Is there a way to check if a group extension is split or not using GAP?

Question

I use the GAP command 'NormalSubgroups' to obtain the list of normal subgroups of a given group. Then I use 'FactorGroup' to construct the quotient of the given group by a normal subgroup. An example is given below.

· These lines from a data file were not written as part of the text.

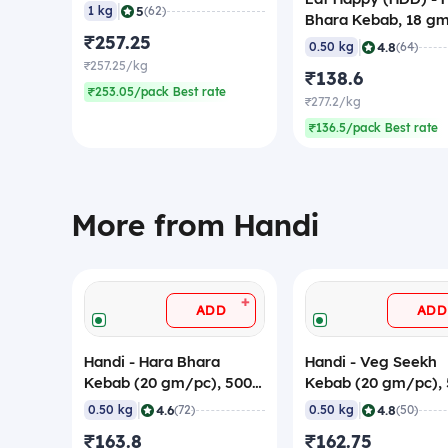
|
5
1 kg
(62)
Bhara Kebab, 18 g
₹257.25
(Pack of 28), Frozen
|
4.8
0.50 kg
(64)
₹257.25/kg
₹138.6
₹253.05/pack Best rate
₹277.2/kg
₹136.5/pack Best rate
More from Handi
+
ADD
ADD
Handi - Hara Bhara
Handi - Veg Seekh
Kebab (20 gm/pc), 500
Kebab (20 gm/pc),
gm (Frozen)
gm (Frozen)
|
|
4.6
4.8
0.50 kg
(72)
0.50 kg
(50)
₹163.8
₹162.75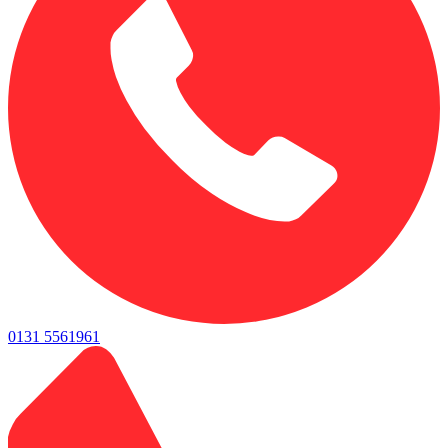
0131 5561961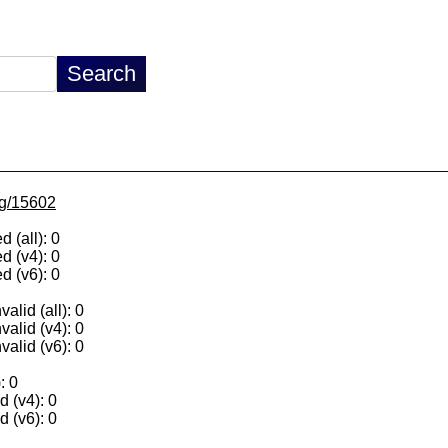
/lg/15602
 (all): 0
d (v4): 0
d (v6): 0
alid (all): 0
valid (v4): 0
valid (v6): 0
: 0
 (v4): 0
 (v6): 0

G:=AlternatingGroup(4);; list:=NormalSubgroups(G);; N:=list[2];; H:=FactorGroup(G,N);;

Here, G is an extension of H by N. Is there a way to check if this extension is split using GAP commands?

Answer 1

The function ComplementClassesRepresentatives(G,N) finds representatives of the $G$-conjugacy classes of complements to $N$. It returns an empty list if the extension is not split. For example (in your case and a nonsplit case:

gap> ComplementClassesRepresentatives(G,N);
[ Group([ (2,4,3) ]) ]
gap> G:=SL(2,5);N:=Center(G);
SL(2,5)
<group of 2x2 matrices over GF(5)>
gap> ComplementClassesRepresentatives(G,N);
[  ]

The current methods available require that $N$ is solvable (calculated using 1-cohomology, respectively "Fox derivatives"), or that $G/N$ is solvable (using cyclic factors in a composition series) -- these seem to be the cases relevant in applications.